Dorrit vit dans un monde proche du nôtre, jusqu'à ce qu'elle fête ses 50 ans alors qu'elle est toujours célibataire et n'a pas eu d'enfants. Aux yeux de la société, elle est donc considérée comme "superflue". Elle doit rejoindre
l'Unité, où elle est coupée du reste du monde : à partir de là, elle n'existe plus. Logée dans un appartement lumineux et confortable, bien nourrie, tout le monde est aux petits soins pour elle, comme dans une super maison de retraite ! Sauf que l'envers du décor est bien plus noir : ces "superflus" servent en effet de cobaye pour toutes sortes d'expériences et peuvent être amenés à tout moment à offrir leurs organes à des individus méritants, souvent pères et mères d'une famille nombreuse.
Nous suivons donc Dorrit dans sa nouvelle vie, ses espoirs déçus et l'acceptation de sa nouvelle condition. En y réfléchissant, l'idée est assez atroce en elle-même : on demande à une partie de la population de renoncer aux droits de l'homme, en même temps que leurs devoirs envers la société augmentent, comme une dette à payer, comme si elle n'avait pas rempli un contrat non dit qui oblige la femme à procréer …
"Il y a d'abord eu la loi stipulant que les parents devaient se partager à part strictement égale le congé parental au cours des dix-huit premiers mois de l'enfant. Ensuite, la crèche est devenue obligatoire huit heures par jour pour tous les enfants entre dix-huit mois et six ans. La femme au foyer et son soutien masculin sont des notions depuis longtemps non seulement exclues mais bannies. Quant aux enfants, ils ne sont plus des freins ou des entraves pour quiconque. Plus personne ne court le risque de finir dans une situation de dépendance, de se retrouver à la traîne dans son évolution salariale ou de perdre ses compétences professionnelles. En tout cas, pas à cause des enfants. Il n'y a plus d'excuse pour le pas procréer. Il n'y a plus d'excuse non plus pour ne pas se tuer au travail lorsqu'on est parent. "

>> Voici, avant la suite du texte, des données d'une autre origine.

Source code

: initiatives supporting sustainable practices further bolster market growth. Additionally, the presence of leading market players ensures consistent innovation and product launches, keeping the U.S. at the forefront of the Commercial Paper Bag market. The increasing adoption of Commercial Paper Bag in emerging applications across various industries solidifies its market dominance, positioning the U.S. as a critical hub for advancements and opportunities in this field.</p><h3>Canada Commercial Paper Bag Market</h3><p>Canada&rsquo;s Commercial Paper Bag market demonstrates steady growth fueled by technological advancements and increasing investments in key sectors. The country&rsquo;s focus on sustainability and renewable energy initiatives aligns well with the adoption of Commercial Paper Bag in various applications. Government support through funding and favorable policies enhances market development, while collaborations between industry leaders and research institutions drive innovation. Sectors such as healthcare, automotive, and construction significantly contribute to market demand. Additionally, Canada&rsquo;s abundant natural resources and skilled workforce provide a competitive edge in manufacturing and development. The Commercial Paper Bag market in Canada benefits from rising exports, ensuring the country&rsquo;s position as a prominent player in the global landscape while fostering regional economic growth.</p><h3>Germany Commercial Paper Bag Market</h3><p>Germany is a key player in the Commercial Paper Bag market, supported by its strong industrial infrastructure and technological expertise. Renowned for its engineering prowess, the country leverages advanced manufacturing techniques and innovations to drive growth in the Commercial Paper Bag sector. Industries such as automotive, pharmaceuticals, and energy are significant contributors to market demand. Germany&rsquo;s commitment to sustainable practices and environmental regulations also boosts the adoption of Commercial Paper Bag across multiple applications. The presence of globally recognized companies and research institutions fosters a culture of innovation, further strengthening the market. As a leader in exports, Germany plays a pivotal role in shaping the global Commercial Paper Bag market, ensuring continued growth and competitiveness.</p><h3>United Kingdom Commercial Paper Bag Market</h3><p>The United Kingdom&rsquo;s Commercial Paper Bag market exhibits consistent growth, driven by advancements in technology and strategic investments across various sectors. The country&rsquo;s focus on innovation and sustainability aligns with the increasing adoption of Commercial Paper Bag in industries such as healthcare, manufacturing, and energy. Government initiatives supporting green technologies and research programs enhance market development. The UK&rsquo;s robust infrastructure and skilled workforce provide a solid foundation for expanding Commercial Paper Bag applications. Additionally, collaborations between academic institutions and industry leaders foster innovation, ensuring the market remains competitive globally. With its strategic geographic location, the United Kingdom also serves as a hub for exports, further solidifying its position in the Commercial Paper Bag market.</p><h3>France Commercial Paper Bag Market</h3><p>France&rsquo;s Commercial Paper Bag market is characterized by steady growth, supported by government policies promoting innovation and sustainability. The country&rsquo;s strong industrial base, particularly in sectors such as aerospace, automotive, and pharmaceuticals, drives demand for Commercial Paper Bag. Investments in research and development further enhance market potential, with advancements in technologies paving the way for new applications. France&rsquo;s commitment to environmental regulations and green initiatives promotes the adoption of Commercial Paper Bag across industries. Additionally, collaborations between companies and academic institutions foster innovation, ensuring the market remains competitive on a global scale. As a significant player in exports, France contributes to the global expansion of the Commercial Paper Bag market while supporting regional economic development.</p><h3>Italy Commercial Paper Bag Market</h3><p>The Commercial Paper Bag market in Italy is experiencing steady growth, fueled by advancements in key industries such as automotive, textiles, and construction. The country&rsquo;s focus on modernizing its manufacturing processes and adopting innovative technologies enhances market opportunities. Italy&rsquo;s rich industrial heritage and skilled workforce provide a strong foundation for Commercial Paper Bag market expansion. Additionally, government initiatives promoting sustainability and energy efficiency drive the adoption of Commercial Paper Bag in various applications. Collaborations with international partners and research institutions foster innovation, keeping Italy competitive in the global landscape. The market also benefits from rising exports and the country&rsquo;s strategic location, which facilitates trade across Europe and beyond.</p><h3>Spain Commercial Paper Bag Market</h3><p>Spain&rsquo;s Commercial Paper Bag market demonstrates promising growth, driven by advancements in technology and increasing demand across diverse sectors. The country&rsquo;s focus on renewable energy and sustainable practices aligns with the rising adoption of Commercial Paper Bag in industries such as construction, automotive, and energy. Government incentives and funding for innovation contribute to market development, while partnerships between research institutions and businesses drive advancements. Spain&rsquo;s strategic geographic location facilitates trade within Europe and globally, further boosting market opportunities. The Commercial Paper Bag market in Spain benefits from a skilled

J'ai d'abord été un peu déçue quand j'ai eu le fin mot de l'histoire : tout cela ne me semblait qu'un vaste réchauffé de
Auprès de moi toujours, par
Kazuo Ishiguro, qui date de quelques années. Certes, la nature des personnes concernées est différente puisque ce ne sont pas des clones mais bien des êtres humains (issus d'une mère !). Les personnages n'ont donc jamais rien connu d'autre et on ne leur a jamais caché ce qui allait leur advenir. Et dans les deux cas, ils sont capables de sentiments, d'émotions. Au final le résultat des deux romans est le même, mais ce postulat de départ peut faire toute la différence, et expliquer les réactions d'acceptation et de rejet de chaque personnage.
Mais dans
L'Unité, le point de vue est un peu différent que dans
Auprès de moi toujours, dans lequel les clones ne servaient que de bétail. Ici, la réflexion est allée plus loin, et la solution a débouché conséquemment de l'amélioration de l'égalité au quotidien. Cela crée une société qui pourrait être donc parfaite, si l'égalité hommes-femmes suffisait à fonder une société cohérente. Malheureusement, ce n'est pas le cas car ce qui est à noter, c'est que les personnes les plus superflues sont souvent les intellectuels, artistes ou autres gens qui lisent, qui créent. Peut-on supposer que l'art est incompatible avec la procréation ? Et que du coup, mieux vaut sacrifier l'art que la capacité de reproduction de la société ? L'égalité hommes-femmes vaut-elle la peine que l'on élimine la culture ? La liberté de choix peut-elle être sacrifiée pour la cause de l'humanité ?
Ninni Holmqvist nous propose donc un monde dystopique glaçant, mais qui ne m'a semblé finalement peut-être pas assez développé, fouillé, pour être entièrement crédible. Néanmoins c'est un roman agréable, qui prend aux tripes et ne nous laisse pas en sortir indemnes. Ce qui augure bien de la suite de la carrière de ce nouvel écrivain.